Stop complaining, snowflake, you are driving a $40k Subaru and you care about a homeless person riding your bike?
Do these people actually ride the bikes or just cruise around in their cars with the bikes on a roof rack? I suspect the latter.
Not very progressive of them, I bet most have cars also so having your bicycle borrowed long term by one of the cities precious homeless should be a Badge of Honor they would be Proud to wear.
Who’s bike. Our bike.
I'm sure the people whose businesses were burned and looted by the BLM/Antifa crowd felt the same way and they weren't even given the option to buy their way out.
Isn’t possession of stolen property still a crime?
I don’t like cyclists.
I don’t like bums on the street.
I’m torn on this one.
"Give me $10 and the bike as a gift and I won't beat your ass..."

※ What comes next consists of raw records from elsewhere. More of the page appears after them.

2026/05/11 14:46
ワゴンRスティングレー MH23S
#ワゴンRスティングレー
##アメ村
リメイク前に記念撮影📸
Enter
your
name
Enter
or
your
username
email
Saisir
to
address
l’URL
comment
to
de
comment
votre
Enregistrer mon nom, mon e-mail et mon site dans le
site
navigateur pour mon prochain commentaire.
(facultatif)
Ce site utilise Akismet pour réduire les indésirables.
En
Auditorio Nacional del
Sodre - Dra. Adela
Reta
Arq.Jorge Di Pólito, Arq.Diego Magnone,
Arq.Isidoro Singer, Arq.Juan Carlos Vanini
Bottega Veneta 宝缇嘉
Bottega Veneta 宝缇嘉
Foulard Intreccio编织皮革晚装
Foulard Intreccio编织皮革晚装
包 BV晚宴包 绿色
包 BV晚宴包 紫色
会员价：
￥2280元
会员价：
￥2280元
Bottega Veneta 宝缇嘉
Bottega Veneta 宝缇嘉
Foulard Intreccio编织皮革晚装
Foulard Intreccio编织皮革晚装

"I would rather have my car stolen than this," said Carter Haun, pointing to his custom mountain bike. "It would be easier to get another car."I had to buy two handlebars and a seat to get the sizing just right.
This is what you get when you mollycoddle bums and thieves.
Take a cheap bike,
Saw the frame into chunks, and insert balsa wood dowels in the frame to “re-conect” them back together.
Lock it using super cheap bike lock ( put small tag saying “display Purposes only” )
Setup a trail camera nearby.
Have fun watching the moron try to ride it away after stealing it
Meanwhile, Haun said he had to pay $160 to get his bike back from the man pushing it.
“I wish there was some way I didn’t have to pay to get my own bike back,” he said. “People said I shouldn’t have done that, but I wanted to keep things calm.”
Whatta snowflake. His fellow bike riders can thank him for demonstrating that bike theft is very profitable and trouble-free.
While DPD said they don’t recommend searching homeless camps because of safety concerns, a growing numbers of bike owners posting on social media say it’s the only way to get property back.
Maybe the defund the police idea isnt that bad of an idea after all. They cant actually do anything, mostly because they arent allowed to do anything...so why employ them? They could all be replaced with interviewers and clerks for crime victims.
“I wish there was some way I didn’t have to pay to get my own bike back,” he said. “People said I shouldn’t have done that, but I wanted to keep things calm.”
The snowflake generation in a nutshell. Afraid to offend anyone.
They'd set up bikes in a rather out of the way location, with typical bike locks, and be hanging out in a nearly van. Once the bike thieves actually started putting the bike into their van or truck, the "recovery engineers" would stream out of the van and "school" the thieves with tire irons and baseball bats, generally breaking their bones.
After a short time, those neighborhoods would become much safer for motorcycles.